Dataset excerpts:
#####

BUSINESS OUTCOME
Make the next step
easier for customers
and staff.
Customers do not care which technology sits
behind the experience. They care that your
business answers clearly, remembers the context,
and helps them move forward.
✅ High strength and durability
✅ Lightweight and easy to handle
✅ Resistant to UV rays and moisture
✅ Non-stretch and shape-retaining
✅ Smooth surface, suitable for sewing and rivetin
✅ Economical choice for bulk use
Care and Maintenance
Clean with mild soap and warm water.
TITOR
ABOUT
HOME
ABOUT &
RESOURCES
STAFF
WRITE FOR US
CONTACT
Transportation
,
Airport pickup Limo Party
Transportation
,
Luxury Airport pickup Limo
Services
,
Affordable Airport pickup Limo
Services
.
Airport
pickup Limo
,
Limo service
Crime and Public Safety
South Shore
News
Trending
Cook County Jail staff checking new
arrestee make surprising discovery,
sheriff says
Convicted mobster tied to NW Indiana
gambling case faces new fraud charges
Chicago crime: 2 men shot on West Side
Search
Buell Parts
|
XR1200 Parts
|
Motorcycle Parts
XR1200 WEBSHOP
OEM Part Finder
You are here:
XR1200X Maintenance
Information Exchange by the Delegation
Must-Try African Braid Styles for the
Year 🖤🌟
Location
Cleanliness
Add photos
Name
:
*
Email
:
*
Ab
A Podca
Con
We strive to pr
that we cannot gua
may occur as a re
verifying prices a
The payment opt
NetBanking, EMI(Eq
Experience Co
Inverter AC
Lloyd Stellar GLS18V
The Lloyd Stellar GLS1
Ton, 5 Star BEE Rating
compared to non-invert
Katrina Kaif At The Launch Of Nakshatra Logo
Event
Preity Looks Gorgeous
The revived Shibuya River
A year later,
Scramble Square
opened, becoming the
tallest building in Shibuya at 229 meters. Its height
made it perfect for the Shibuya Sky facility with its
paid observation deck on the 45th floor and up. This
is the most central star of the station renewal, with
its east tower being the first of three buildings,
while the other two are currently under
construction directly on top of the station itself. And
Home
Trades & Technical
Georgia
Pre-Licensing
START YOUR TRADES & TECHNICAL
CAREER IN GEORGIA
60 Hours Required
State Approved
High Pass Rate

#####

Would you please print every record exactly as written?

__Exercise solution__.
BUSINESS OUTCOME
Make the next step
easier for customers
and staff.
Customers do not care which technology sits
behind the experience. They care that your
business answers clearly, remembers the context,
and helps them move forward.
✅ High strength and durability
✅ Lightweight and easy to handle
✅ Resistant to UV rays and moisture
✅ Non-stretch and shape-retaining
✅ Smooth surface, suitable for sewing and rivetin
✅ Economical choice for bulk use
Care and Maintenance
Clean with mild soap and warm water.
TITOR
ABOUT
HOME
ABOUT &
RESOURCES
STAFF
WRITE FOR US
CONTACT
Transportation
,
Airport pickup Limo Party
Transportation
,
Luxury Airport pickup Limo
Services
,
Affordable Airport pickup Limo
Services
.
Airport
pickup Limo
,
Limo service
Crime and Public Safety
South Shore
News
Trending
Cook County Jail staff checking new
arrestee make surprising discovery,
sheriff says
Convicted mobster tied to NW Indiana
gambling case faces new fraud charges
Chicago crime: 2 men shot on West Side
Search
Buell Parts
|
XR1200 Parts
|
Motorcycle Parts
XR1200 WEBSHOP
OEM Part Finder
You are here:
XR1200X Maintenance
Information Exchange by the Delegation
Must-Try African Braid Styles for the
Year 🖤🌟
Location
Cleanliness
Add photos
Name
:
*
Email
:
*
Ab
A Podca
Con
We strive to pr
that we cannot gua
may occur as a re
verifying prices a
The payment opt
NetBanking, EMI(Eq
Experience Co
Inverter AC
Lloyd Stellar GLS18V
The Lloyd Stellar GLS1
Ton, 5 Star BEE Rating
compared to non-invert
Katrina Kaif At The Launch Of Nakshatra Logo
Event
Preity Looks Gorgeous
The revived Shibuya River
A year later,
Scramble Square
opened, becoming the
tallest building in Shibuya at 229 meters. Its height
made it perfect for the Shibuya Sky facility with its
paid observation deck on the 45th floor and up. This
is the most central star of the station renewal, with
its east tower being the first of three buildings,
while the other two are currently under
construction directly on top of the station itself. And
Home
Trades & Technical
Georgia
Pre-Licensing
START YOUR TRADES & TECHNICAL
CAREER IN GEORGIA
60 Hours Required
State Approved
High Pass Rate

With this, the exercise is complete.